Towards Human Cognition: Visual Context Guides Syntactic Priming in Fusion-Encoded Models
This work addresses the problem of understanding syntactic processing in MLLMs for computational linguistics and AI research, offering a new dataset and metric, but it is incremental in scope.
The paper tackled whether multimodal large language models (MLLMs) exhibit structural priming effects similar to humans, and found that fusion-encoded models show robust positive correlations between priming effects and visual similarity, aligning more closely with human cognitive patterns.

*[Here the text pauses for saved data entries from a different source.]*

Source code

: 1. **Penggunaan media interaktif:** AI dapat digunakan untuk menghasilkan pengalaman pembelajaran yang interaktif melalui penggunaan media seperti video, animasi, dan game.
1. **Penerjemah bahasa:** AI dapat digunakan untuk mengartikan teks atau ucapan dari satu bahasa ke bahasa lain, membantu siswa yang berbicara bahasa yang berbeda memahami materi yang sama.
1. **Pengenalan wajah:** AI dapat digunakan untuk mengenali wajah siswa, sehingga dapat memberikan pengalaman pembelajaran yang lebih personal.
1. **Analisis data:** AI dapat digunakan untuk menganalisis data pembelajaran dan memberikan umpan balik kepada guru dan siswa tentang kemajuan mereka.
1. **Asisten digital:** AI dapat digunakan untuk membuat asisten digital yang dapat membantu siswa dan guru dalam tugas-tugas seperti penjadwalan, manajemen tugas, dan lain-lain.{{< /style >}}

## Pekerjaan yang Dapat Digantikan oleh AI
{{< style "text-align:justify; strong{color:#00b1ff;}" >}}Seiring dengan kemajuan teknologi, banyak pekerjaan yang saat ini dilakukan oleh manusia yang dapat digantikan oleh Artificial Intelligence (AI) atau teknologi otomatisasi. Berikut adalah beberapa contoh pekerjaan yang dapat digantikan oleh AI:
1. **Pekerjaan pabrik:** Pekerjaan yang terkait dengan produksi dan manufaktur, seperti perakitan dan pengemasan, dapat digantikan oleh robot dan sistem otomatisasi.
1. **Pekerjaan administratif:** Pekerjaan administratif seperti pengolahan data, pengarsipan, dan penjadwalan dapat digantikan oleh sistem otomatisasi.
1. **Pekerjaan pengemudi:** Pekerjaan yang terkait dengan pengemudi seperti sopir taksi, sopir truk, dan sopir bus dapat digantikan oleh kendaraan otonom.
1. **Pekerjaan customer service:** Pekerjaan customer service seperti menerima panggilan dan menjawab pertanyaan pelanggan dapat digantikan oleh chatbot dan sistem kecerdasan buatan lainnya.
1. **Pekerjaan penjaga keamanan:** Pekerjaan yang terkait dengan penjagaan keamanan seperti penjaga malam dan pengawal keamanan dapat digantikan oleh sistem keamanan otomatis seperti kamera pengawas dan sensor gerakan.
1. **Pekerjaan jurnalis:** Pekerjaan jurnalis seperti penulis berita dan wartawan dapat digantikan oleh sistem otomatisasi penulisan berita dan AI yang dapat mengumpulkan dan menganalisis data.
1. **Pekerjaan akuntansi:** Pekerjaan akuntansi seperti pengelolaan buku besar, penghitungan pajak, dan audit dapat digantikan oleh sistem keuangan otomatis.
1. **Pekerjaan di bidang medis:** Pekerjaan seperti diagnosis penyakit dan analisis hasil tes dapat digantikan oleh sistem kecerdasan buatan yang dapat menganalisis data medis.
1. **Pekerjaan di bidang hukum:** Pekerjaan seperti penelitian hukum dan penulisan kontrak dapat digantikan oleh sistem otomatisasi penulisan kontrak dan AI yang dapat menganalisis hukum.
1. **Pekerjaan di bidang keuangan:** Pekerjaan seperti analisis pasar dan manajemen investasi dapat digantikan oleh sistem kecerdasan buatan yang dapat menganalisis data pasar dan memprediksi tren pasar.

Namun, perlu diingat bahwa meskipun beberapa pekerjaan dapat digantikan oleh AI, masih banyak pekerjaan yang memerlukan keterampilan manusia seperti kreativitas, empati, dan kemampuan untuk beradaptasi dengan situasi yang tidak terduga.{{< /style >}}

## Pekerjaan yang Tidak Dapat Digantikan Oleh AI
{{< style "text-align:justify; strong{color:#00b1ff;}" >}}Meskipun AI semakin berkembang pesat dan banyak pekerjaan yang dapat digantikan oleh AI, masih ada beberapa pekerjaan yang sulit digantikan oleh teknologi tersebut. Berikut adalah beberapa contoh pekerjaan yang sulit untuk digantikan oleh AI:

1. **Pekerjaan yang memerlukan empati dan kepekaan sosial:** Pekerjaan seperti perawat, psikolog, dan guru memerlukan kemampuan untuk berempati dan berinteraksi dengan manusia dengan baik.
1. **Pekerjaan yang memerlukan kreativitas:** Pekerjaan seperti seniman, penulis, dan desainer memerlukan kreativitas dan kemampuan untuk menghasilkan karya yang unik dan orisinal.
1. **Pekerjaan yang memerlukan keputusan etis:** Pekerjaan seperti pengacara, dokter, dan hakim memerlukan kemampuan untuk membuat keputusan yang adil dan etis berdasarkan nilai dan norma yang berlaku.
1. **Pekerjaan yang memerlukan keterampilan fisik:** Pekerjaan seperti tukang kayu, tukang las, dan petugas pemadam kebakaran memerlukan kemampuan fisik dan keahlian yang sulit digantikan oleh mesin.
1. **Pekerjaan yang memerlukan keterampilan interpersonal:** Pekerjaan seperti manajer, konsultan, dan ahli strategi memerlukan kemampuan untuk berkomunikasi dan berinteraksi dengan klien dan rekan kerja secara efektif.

Structural priming is a cognitive phenomenon where exposure to a particular syntactic structure increases the likelihood of producing the same structure in subsequent utterances. While humans consistently demonstrate structural priming effects across various linguistic contexts, it remains unclear whether multimodal large language models (MLLMs) exhibit similar syntactic preservation behaviors. We introduce PRISMATIC, the first multimodal structural priming dataset, which advances computational linguistics by providing a standardized benchmark for investigating syntax-vision interactions. We propose the Syntactic Preservation Index (SPI), a novel reference-free evaluation metric designed specifically to assess structural priming effects in sentence level. Using this metric, we constructed and tested models with two different multimodal encoding architectures to investigate their structural preservation capabilities. Our experimental results demonstrate that models with both encoding methods show comparable syntactic priming effects. However, only fusion-encoded models exhibit robust positive correlations between priming effects and visual similarity, suggesting a cognitive process more aligned with human psycholinguistic patterns. This work provides new insights into evaluating and understanding how syntactic information is processed in multimodal language models.